Hélvio Romero/AE
Hélvio Romero/AE

Pacote prevê cortar custo de combustível para baixar preço de bilhetes aéreos

Intenção é reduzir o valor do querosene em até 20% para tentar atrair novas companhias para o setor e aumentar a concorrência

Amanda Pupo, O Estado de S.Paulo

15 de dezembro de 2019 | 13h00

BRASÍLIA - O governo planeja um pacote de medidas para reduzir o valor do querosene de aviação em 2020. O objetivo é cortar o custo em até 20% para atrair novas empresas, aumentar a concorrência e, como consequência, baixar os preços das passagens aéreas.

Uma das propostas em estudo é acabar com a incidência de PIS/Cofins sobre o combustível utilizado em aeronaves. “Não é uma discussão fácil, porque falar em redução de receita é complicado, mas entendemos que é uma opção que vai turbinar a economia do País”, disse, em entrevista ao Estadão/Broadcast, o chefe da Secretaria de Aviação Civil (SAC), Ronei Saggioro Glanzmann.

O Ministério da Economia participa desses estudos para zerar o PIS/Cofins. “Temos de apurar os impactos fiscais e tributários”, disse Glanzmann. O tributo corresponde a sete centavos do litro de querosene, que custa em torno de R$ 3.

As outras medidas do pacote passam por quebrar a concentração de empresas na distribuição do querosene, introduzir no País um combustível que é ligeiramente mais barato, já usado nos EUA, e acabar com o monopólio da Petrobrás na venda do querosene.
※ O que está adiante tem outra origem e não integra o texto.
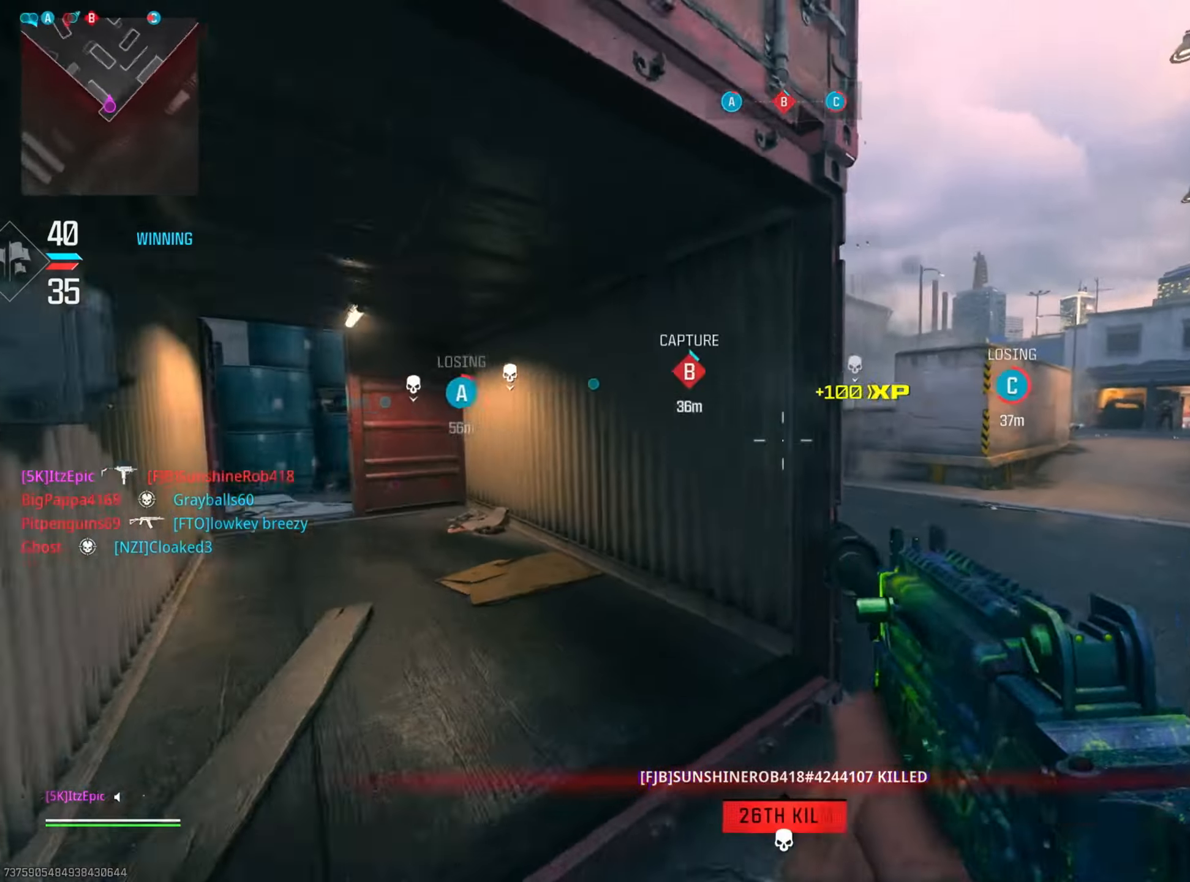
{"buttons": ["L2"], "left_stick": "right", "right_stick": "center", "events": [[133, "L2", "down"], [150, "left_stick", "right"], [183, "right_stick", "right"], [350, "right_stick", "up-right"], [483, "right_stick", "center"]]}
Glanzmann reconhece que o trabalho não surtirá efeitos da noite para o dia, mas frisa que o foco da SAC em 2020 é atacar o valor do combustível. O preço é um dos entraves para a vinda de novas empresas ao País, segundo ele. É uma reclamação antiga das empresas de aviação, já que o querosene de aviação no Brasil é cerca de 40% mais caro do que a média internacional. Em 2019, já houve redução do ICMS, imposto cobrado pelos Estados, mas há outros elementos da cadeia que pesam na conta.

Para a SAC, parte do custo elevado se dá em razão da concentração da distribuição do combustível em apenas três empresas. Para aumentar a concorrência, um grupo de trabalho foi montado entre a Agência Nacional de Aviação Civil (Anac) e a Agência Nacional do Petróleo (ANP) para regulamentar os critérios de acesso por outras empresas à infraestrutura de distribuição.

“O dono do duto tem de permitir que várias distribuidoras utilizem o equipamento. A ideia é ter uma regra para isso, um sistema de preços”, explicou. A regulamentação seria uma forma de evitar preços “punitivos” que barram a entrada de novas empresas. Com o acesso facilitado aos dutos, outra questão que pode ser viabilizada é uma rota de importação do combustível, apontou Glanzmann. “Hoje, a importação no Brasil é mais complexa, pela dificuldade de acesso à infraestrutura”, disse.

Monopólio

 O monopólio da venda de querosene pela Petrobrás também incomoda o governo e se tornou alvo dentro do pacote. Glanzmann lembra que a estatal já iniciou um movimento de venda de algumas refinarias. “Hoje, a Petrobrás tem o monopólio do refino no Brasil. Então, o distribuidor só compra querosene de aviação de um único fornecedor, que é a estatal. Queremos quebrar isso, lá no início da cadeia produtiva.”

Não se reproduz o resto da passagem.